He said, “You didn’t see anything.”

He was right at that, for, come to think of it, if he was at the unloading desk, he must have been spinning ever since because I went past that desk like Halley’s Comet skimming the Solar Corona.

I said, “All right. What do you want?”

“I’ve got a little job for you.”

I laughed. “It’s my month off, friend.”

He said, “Red emergency alert, friend.”

Which meant, no vacation, just like that. I couldn’t believe it. I said, “Nuts, Rog. Have a heart. I got an emergency alert of my own.”

“Nothing like this.”

“Rog,” I yelled, “can’t you get someone else? Anyone else?”

“You’re the only Class A agent on Mars.”

“Send to Earth, then. They stack agents like micro-pile units at Headquarters.”

“This has got to be done before 11p.m. What’s the matter? You haven’t got three hours?”

I grabbed my head. The boy just didn’t know. I said, “Let me make a call, will you?”

I stepped back into the booth, glared at him, and said, “Private!”

Flora shone on the screen again, like a mirage on an asteroid. She said, “Something wrong, Max? Don’t say something’s wrong. I canceled my other engagement.”

I said, “Flora, baby, I’ll be there. I’ll be there. But something’s come up.”

She asked the natural question in a hurt tone of voice and I said, “No. Not another girl. With you in the same town they don’t make any other girls. Females, maybe. Not girls. Baby! Honey!” (I had a wild impulse but hugging ’vision screen is no pastime for a grown man.) “It’s business. Just hold on. It won’t take long.”

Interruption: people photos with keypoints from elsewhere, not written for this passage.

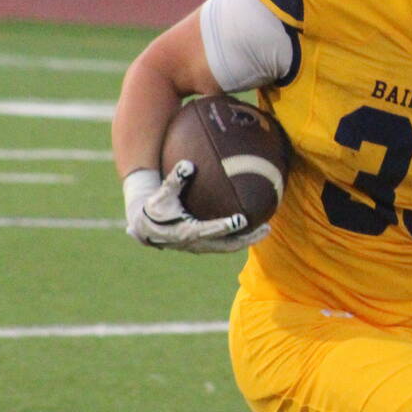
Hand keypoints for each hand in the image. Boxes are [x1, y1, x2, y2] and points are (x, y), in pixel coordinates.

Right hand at [122, 163, 267, 252]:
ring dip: (247, 240)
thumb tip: (188, 164)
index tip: (241, 220)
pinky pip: (225, 244)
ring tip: (266, 229)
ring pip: (228, 247)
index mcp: (187, 232)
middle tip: (266, 228)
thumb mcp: (162, 194)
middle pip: (227, 245)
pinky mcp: (204, 246)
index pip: (210, 230)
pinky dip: (239, 238)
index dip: (226, 226)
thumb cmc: (156, 208)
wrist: (145, 228)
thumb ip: (175, 180)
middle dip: (247, 238)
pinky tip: (253, 227)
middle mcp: (196, 243)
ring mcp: (201, 247)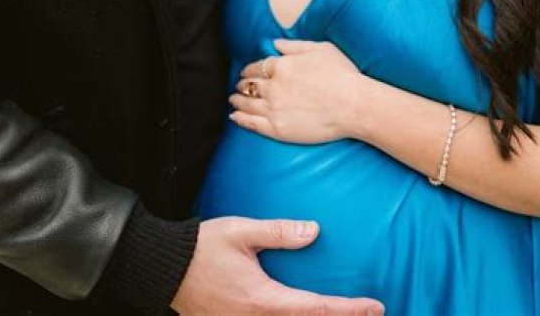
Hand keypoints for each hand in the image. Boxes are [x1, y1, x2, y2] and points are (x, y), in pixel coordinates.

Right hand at [170, 216, 383, 314]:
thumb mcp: (242, 232)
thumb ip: (279, 232)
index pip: (315, 308)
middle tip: (369, 313)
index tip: (375, 306)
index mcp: (263, 299)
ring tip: (340, 313)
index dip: (348, 309)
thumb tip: (314, 231)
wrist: (164, 267)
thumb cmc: (202, 247)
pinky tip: (297, 312)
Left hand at [230, 39, 361, 143]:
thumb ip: (294, 46)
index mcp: (282, 66)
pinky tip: (235, 116)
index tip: (246, 72)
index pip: (257, 67)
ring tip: (233, 100)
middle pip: (249, 85)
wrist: (354, 105)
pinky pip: (251, 123)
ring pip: (246, 103)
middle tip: (239, 86)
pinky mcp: (277, 129)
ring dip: (237, 100)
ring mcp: (273, 108)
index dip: (249, 70)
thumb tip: (275, 43)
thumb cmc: (343, 75)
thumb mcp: (320, 49)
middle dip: (242, 84)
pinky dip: (240, 119)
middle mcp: (273, 86)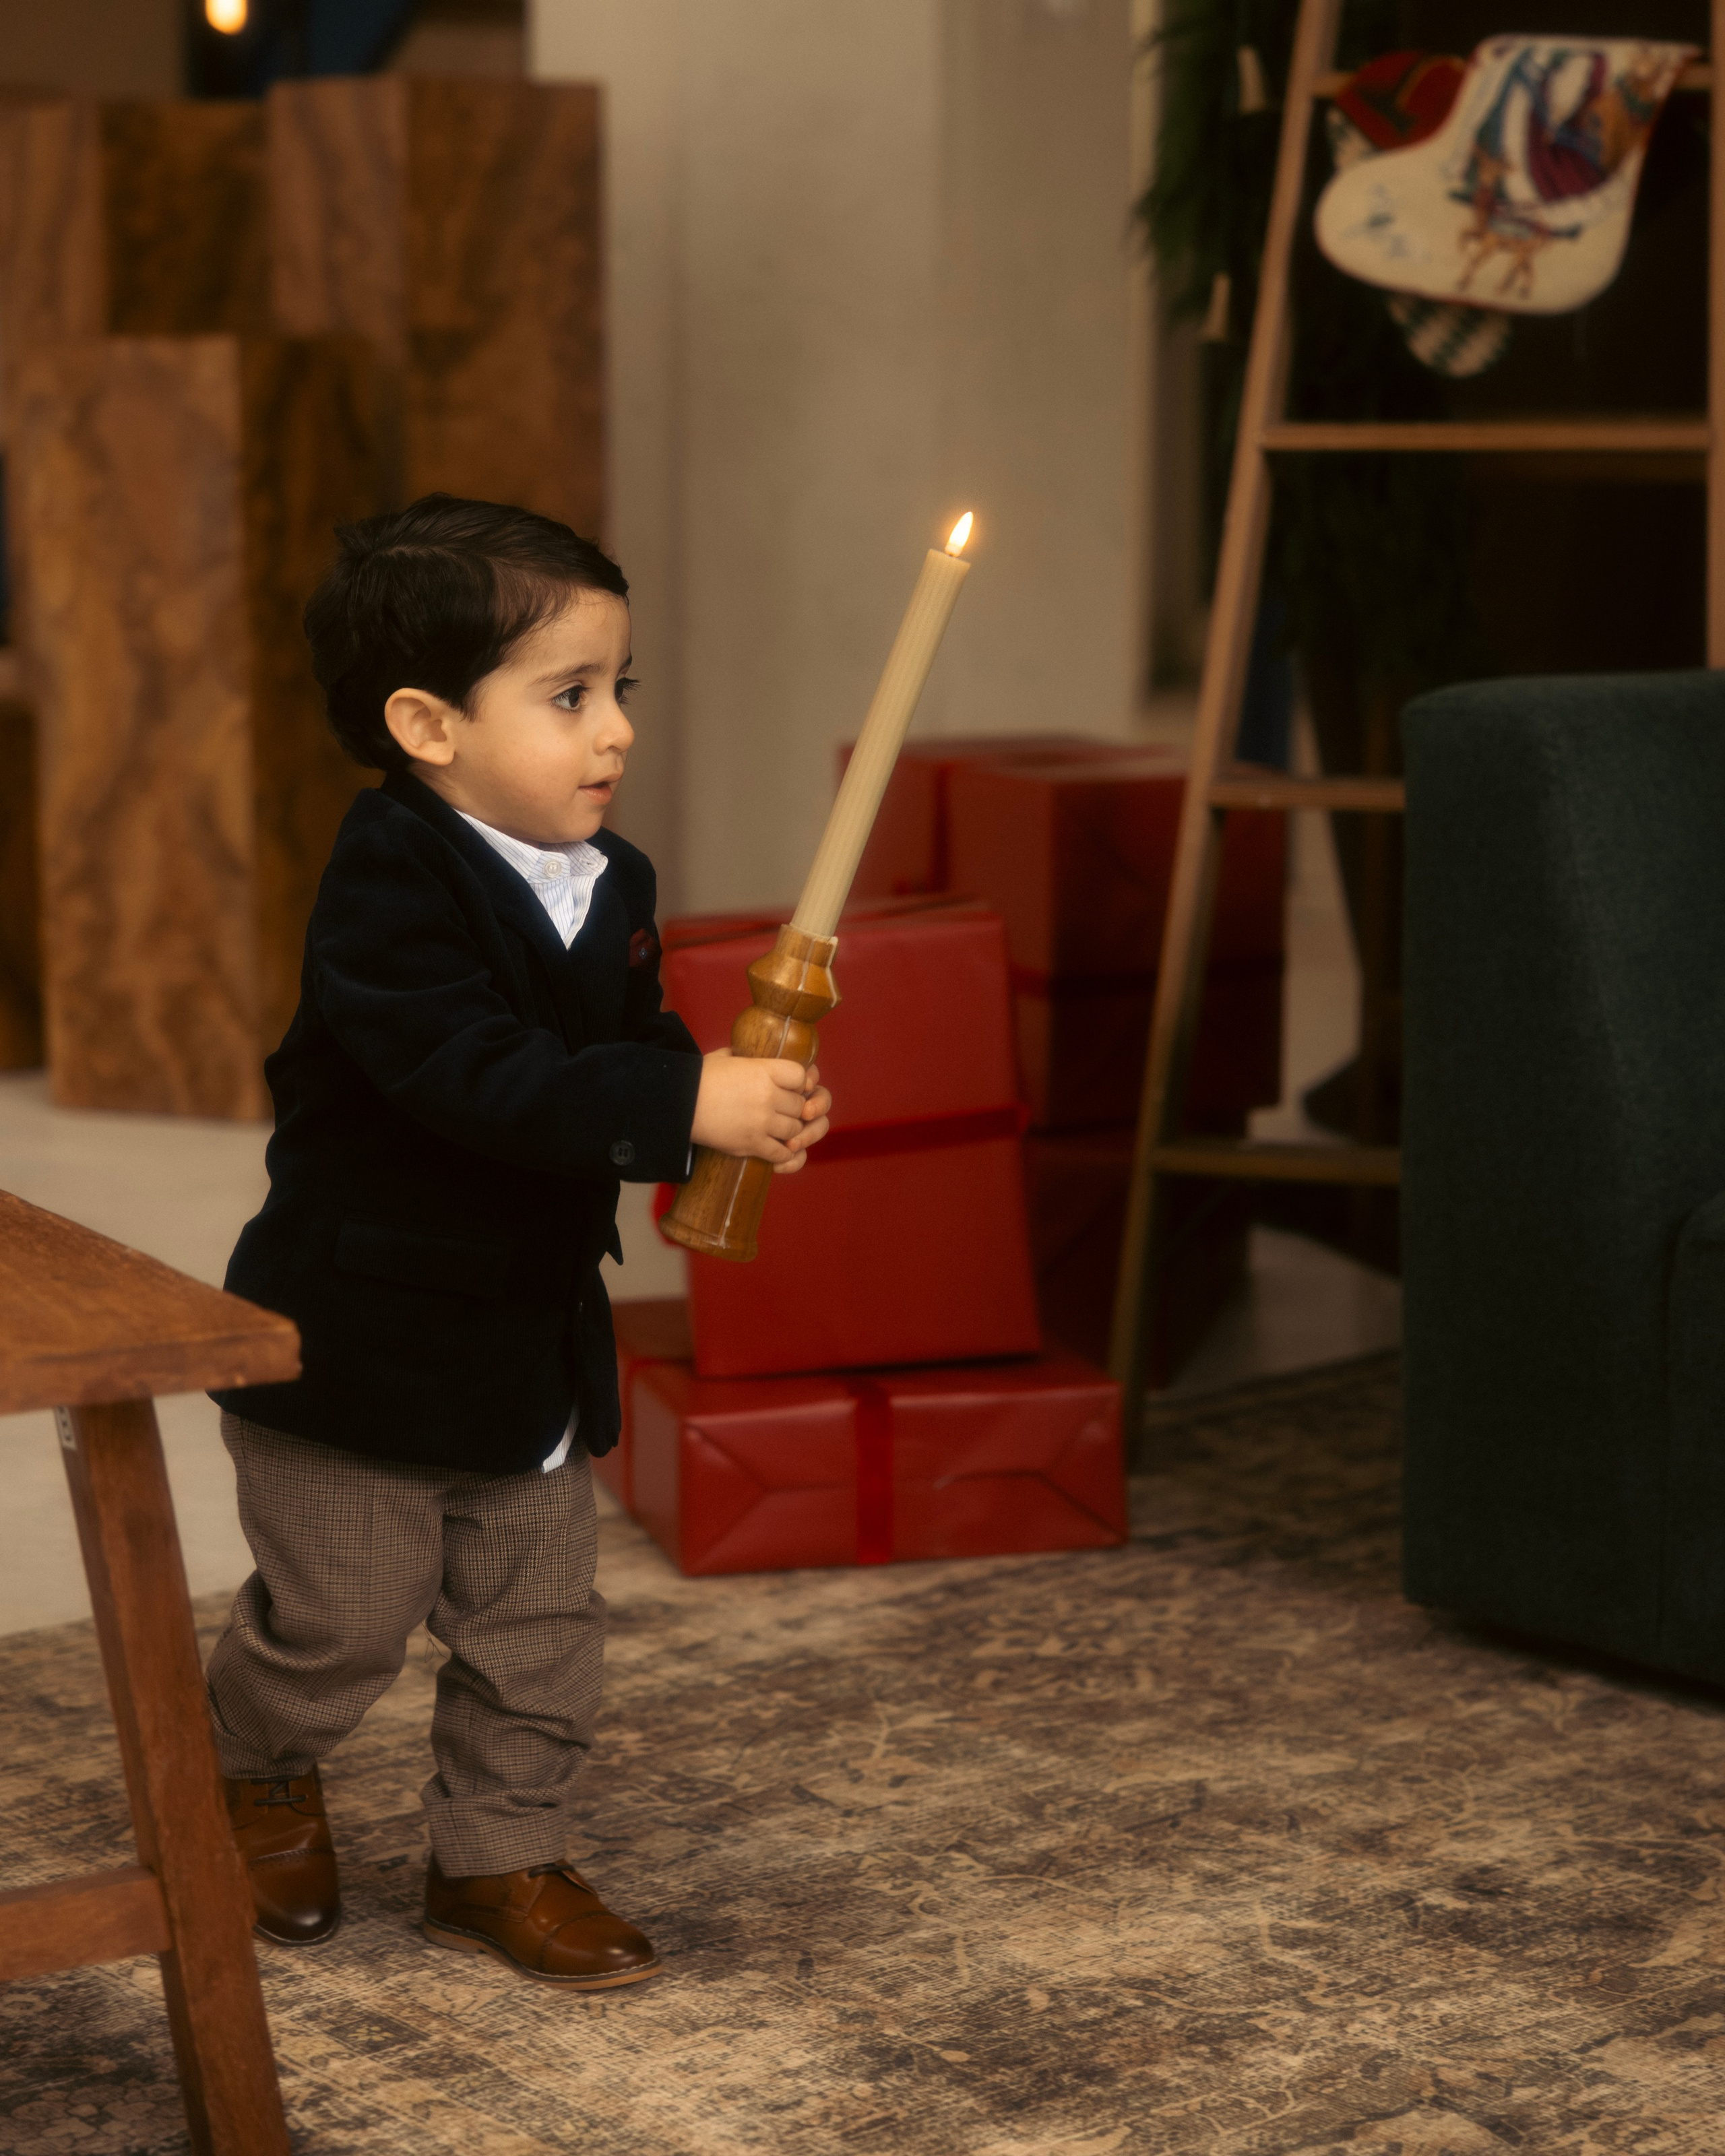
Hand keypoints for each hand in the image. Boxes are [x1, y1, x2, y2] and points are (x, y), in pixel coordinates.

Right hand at [691, 1051, 831, 1172]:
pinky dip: (782, 1153)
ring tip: (776, 1128)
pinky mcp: (752, 1144)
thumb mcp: (723, 1058)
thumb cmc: (698, 1079)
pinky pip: (781, 1153)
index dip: (798, 1083)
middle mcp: (768, 1095)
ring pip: (794, 1129)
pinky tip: (775, 1149)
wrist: (678, 1105)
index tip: (789, 1087)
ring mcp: (762, 1121)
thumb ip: (741, 1055)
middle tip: (781, 1110)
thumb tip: (744, 1054)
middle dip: (793, 1109)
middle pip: (800, 1105)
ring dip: (788, 1131)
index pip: (801, 1076)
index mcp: (763, 1070)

She said, “All right,” but she said it kind of like it was just enough not all right so that I got the shivers.

I stepped out of the booth and said, “All right, Rog, what kind of mess have you cooked up for me?”

We went into the spaceport bar and got us an insulated booth. He said, “The Antares Giant is coming in from Sirius in exactly half an hour; at 8p.m. local time.”